The Trans Mountain Pipeline restarted "safely" on Sunday 5, 2021, according to the company's officials, after a three-week precautionary shutdown. But the B.C government maintained the fuel-rationing order for the province's southwestern areas.
The company on Sunday confirmed a successful return to operations after it had completed all the necessary assessments, repairs, and construction of the protective earthwork that was needed to allow the return of gas transmission through the pipeline.
"As part of this process, Trans Mountain will monitor the line on the ground, by air, and through our technology systems operated by our control centre," the company said in a statement published on their website, expressing the company's commitment to safety of the pipeline.
According to a statement sent CTV News Vancouver, B.C Emergency Management said it was encouraged by the resumption of operations through the pipeline transporting about 300,000 barrels of oil per day from Alberta to Burnaby.

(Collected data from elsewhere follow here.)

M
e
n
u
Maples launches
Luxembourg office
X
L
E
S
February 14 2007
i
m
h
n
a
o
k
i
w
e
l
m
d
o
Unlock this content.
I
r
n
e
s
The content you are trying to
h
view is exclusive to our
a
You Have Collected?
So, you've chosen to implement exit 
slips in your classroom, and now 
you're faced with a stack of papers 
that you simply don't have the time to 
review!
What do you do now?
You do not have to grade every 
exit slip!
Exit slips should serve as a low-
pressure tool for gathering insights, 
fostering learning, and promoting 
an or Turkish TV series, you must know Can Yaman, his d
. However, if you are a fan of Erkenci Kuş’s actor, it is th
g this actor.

However, the fuel rationing order will stay for some time.
The closure of the pipeline and the damage of several other highways between the Lower Mainland and the B.C's interior was the reason for the introduction of the fuel-rationing order by the provincial government.
The fuel-rationing order will stay for some parts of the northeastern part of the province, including Lower Mainland, the Gulf Islands, Vancouver Island, the Sea to Sky corridor, and the Sunshine Coast, limiting drivers to only 30 litres of gasoline per fill-up.

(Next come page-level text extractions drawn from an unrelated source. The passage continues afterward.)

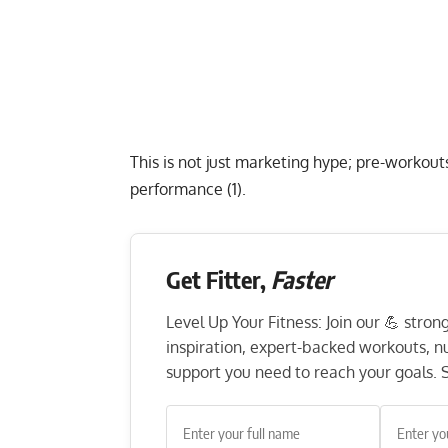
This is not just marketing hype; pre-workouts
performance (1).
Get Fitter,
Faster
Level Up Your Fitness: Join our 💪 stro
inspiration, expert-backed workouts, nut
support you need to reach your goals. S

The fuel-rationing order initially scheduled to laspse on December 1 was extended for two more weeks to December 14, alongside the B.C state of emergency issued late November due to the catastrophic flooding experienced in the province.

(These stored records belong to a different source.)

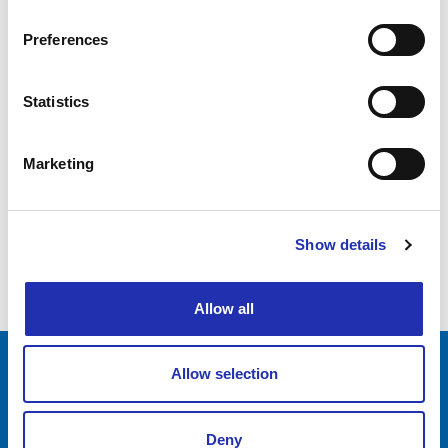
Preferences
Statistics
Marketing
Show details
Allow all
Allow selection
Tampere-talo Ltd
Yliopistonkatu 55
Deny
PL 16, 33101 TAMPERE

Although the Trans Mountain Pipeline resumed operations, it's still unclear whether the 30-litre per fill-up order will remain through December 14 as the agency said the conditions of the order would be re-evaluated as the province continues to recover from flood damage. But EMBC said the order would remain for some time.
"The fuel order will remain in effect to prioritize essential vehicles and will be re-evaluated as the Province continues to recover from the recent weather events," the EMBC said on Sunday.
"We all must continue to do our part and limit our fuel consumption and take transit when possible. British Columbians have stepped up in big ways, and we are confident this can continue for the next little while," the agency added.